Ben Tish, chef director of Salt Yard Group, which owns Dehesa, Opera Tavern and Salt Yard says parmesan is a no-brainer. "It has all the flavours, including umami, salty and sweet. Texture-wise I love its softness when warm and hardness when cold. And the best parmesan has amazing crystals that add another crunchy layer of texture." Tebbutt was also toying with picking parmesan, and the lauded Italian chef Massimo Bottura gets pretty gushy about it. It is not just a cheese to him but "a living, breathing portrait of our Emilian landscape, part of our DNA and the cornerstone of the Italian kitchen. The ageing process guarantees a great range of flavour and texture from the same product – for example a 24-month-aged parmigiano and a 48-month-aged parmigiano offer different sensations, emotions and possibilities in the kitchen."
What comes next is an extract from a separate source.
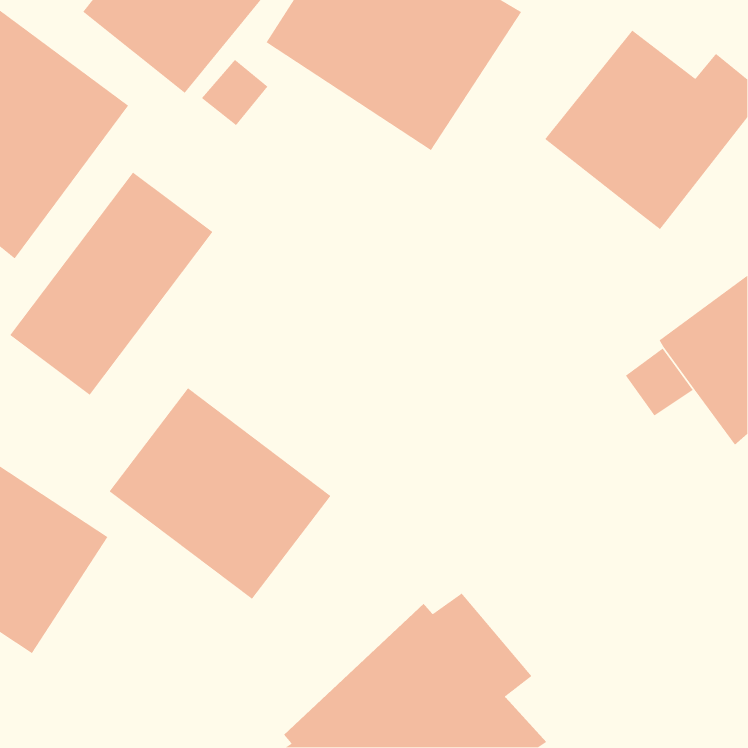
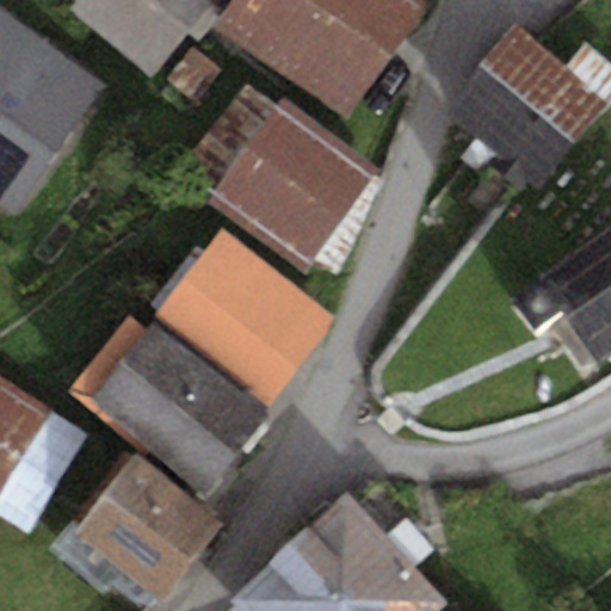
building: none -> [175,81,382,273]
building: [9,171,214,396] -> none
building: none -> [153,230,333,403]
building: none -> [73,455,222,601]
"A Chateau Lafitte, Chateau Margaux or a Romanee Conti," suggests Prof Barry Smith, co-director of the Centre for the Study of the Senses at the University of London. Of course, different cultures value different senses more, he points out, chewing over my question (take the Chinese, for whom it's all about texture). But Smith settles on the wine because one of the best, multiple triggering of the senses comes when, he says, you drink "an extraordinary wine with heady aromas, beautiful ripe fruit, fine tannins and balancing acidity to give structure, and a velvety mouth feel." I'll have one of what he's having.

Someone had to say it, didn't they? This time it was the turn of Jacob Kenedy, chef and co-owner of Bocca di Lupo and Gelupo, and he's a really good cook. "There is one single ingredient, without which all food, and life itself, would be as bland as wet cardboard," he says. "When cooked without it," he continues, "great chefs' souffles fall as dramatically as empires, custards split, roasts burn and loaves fail to rise." Is he not confusing it with concentration, or skill? Anyhow, I'm going to disqualify this one because you can't buy it in a supermarket.

Do you agree with any of the above? What else would you nominate?